A team from Carnegie Mellon University, Princeton University, Cartesia AI, and Together AI has released Mamba-3, an open-source state space model (SSM) that flips the design priorities of previous Mamba generations. Where Mamba-2 optimized for training speed, Mamba-3 was built from the ground up for inference efficiency — the bottleneck that now dominates real-world AI deployment costs.

The Inference Gap

As agentic workflows grow — coding assistants, research agents, customer service bots — sustained token generation has become the primary compute expense. Transformers scale quadratically with sequence length, making long-context inference increasingly expensive. Mamba-3 targets that gap directly.

At a 16,384-token sequence on an H100 GPU, Mamba-3 completes prefill and decode in 140 seconds compared to 976 seconds for Meta's Llama-3.2-1B — nearly a 7x speedup. Despite the efficiency gains, Mamba-3 outperforms the Transformer baseline by roughly 4% on language modeling benchmarks and halves state size compared to Mamba-2 without sacrificing perplexity.

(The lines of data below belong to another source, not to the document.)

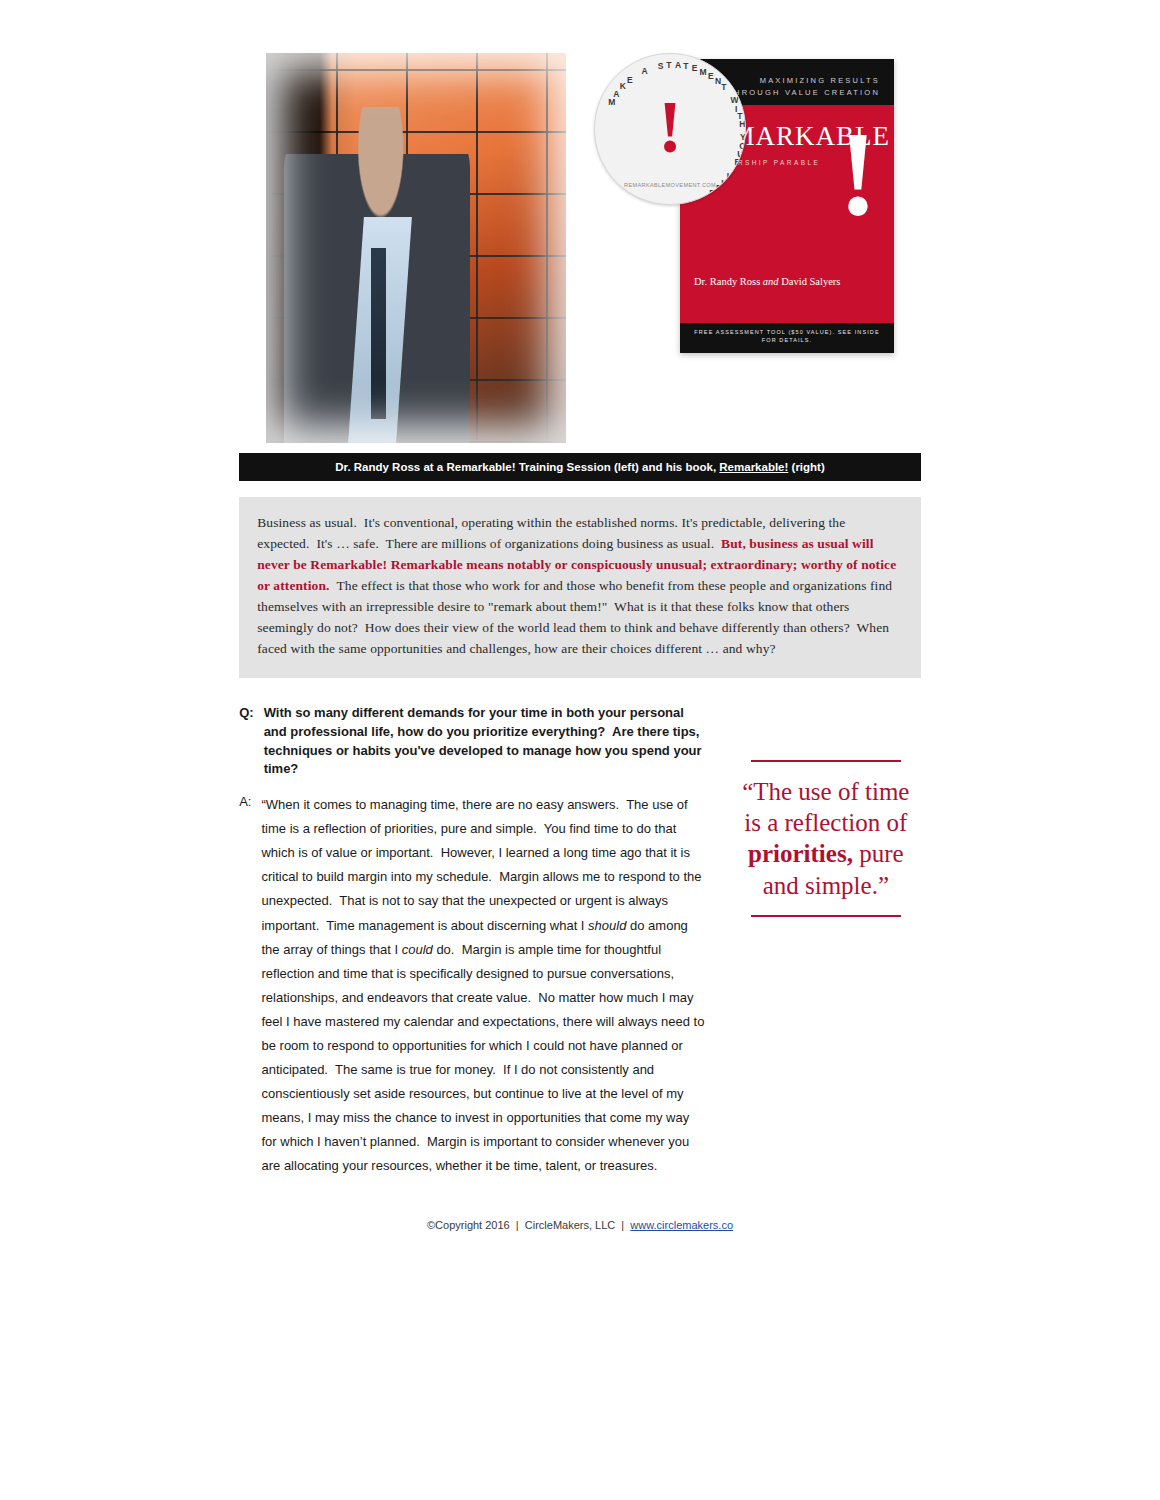M A K E A S T A T E M E N T W I T H Y O U R L I F E
!
REMARKABLEMOVEMENT.COM
MAXIMIZING RESULTS
THROUGH VALUE CREATION
!
REMARKABLE
A LEADERSHIP PARABLE
Dr. Randy Ross and David Salyers
FREE ASSESSMENT TOOL ($50 VALUE). SEE INSIDE FOR DETAILS.
Dr. Randy Ross at a Remarkable! Training Session (left) and his book, Remarkable! (right)
Business as usual. It's conventional, operating within the established norms. It's predictable, delivering the expected. It's … safe. There are millions of organizations doing business as usual. But, business as usual will never be Remarkable! Remarkable means notably or conspicuously unusual; extraordinary; worthy of notice or attention. The effect is that those who work for and those who benefit from these people and organizations find themselves with an irrepressible desire to "remark about them!" What is it that these folks know that others seemingly do not? How does their view of the world lead them to think and behave differently than others? When faced with the same opportunities and challenges, how are their choices different … and why?
Q:
With so many different demands for your time in both your personal and professional life, how do you prioritize everything? Are there tips, techniques or habits you've developed to manage how you spend your time?
A:
“When it comes to managing time, there are no easy answers. The use of time is a reflection of priorities, pure and simple. You find time to do that which is of value or important. However, I learned a long time ago that it is critical to build margin into my schedule. Margin allows me to respond to the unexpected. That is not to say that the unexpected or urgent is always important. Time management is about discerning what I should do among the array of things that I could do. Margin is ample time for thoughtful reflection and time that is specifically designed to pursue conversations, relationships, and endeavors that create value. No matter how much I may feel I have mastered my calendar and expectations, there will always need to be room to respond to opportunities for which I could not have planned or anticipated. The same is true for money. If I do not consistently and conscientiously set aside resources, but continue to live at the level of my means, I may miss the chance to invest in opportunities that come my way for which I haven’t planned. Margin is important to consider whenever you are allocating your resources, whether it be time, talent, or treasures.
“The use of time is a reflection of priorities, pure and simple.”
©Copyright 2016 | CircleMakers, LLC | www.circlemakers.co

Three Architectural Changes

Mamba-3 improves on Mamba-2 through three targeted upgrades. First, it replaces the first-order discretization with an exponential-trapezoidal scheme, enabling more expressive dynamics while eliminating the short causal convolution that has been part of every Mamba architecture since version one. Second, it introduces complex-valued state tracking, giving the model richer representational capacity. Third, a MIMO (multi-input, multi-output) variant runs multiple SSMs in parallel, boosting accuracy with minimal latency impact.

Available Now

The model is released under Apache 2.0, with code on GitHub and open-sourced custom kernels built in Triton, TileLang, and CuTe DSL. The paper was accepted at ICLR 2026. NVIDIA and IBM have already shipped hybrid Mamba-Transformer models for enterprise use, suggesting the architecture is moving from research into production.